§ **Description of the task**:
All lines in the data below carrying the string "potted" are to be located and copied.
-------
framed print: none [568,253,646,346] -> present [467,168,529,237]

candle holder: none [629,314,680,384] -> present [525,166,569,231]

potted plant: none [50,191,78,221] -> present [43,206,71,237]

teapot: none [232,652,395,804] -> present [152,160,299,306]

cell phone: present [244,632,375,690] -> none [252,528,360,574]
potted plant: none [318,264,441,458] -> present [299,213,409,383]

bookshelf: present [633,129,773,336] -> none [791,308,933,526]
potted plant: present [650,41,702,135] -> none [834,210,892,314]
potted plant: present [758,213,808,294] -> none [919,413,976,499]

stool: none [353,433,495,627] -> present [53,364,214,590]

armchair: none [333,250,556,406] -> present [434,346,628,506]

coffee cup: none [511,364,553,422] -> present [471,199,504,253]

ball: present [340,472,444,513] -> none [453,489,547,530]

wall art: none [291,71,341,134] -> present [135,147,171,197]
-------
§ **Solution to this exercise**:
potted plant: none [50,191,78,221] -> present [43,206,71,237]
potted plant: none [318,264,441,458] -> present [299,213,409,383]
potted plant: present [650,41,702,135] -> none [834,210,892,314]
potted plant: present [758,213,808,294] -> none [919,413,976,499]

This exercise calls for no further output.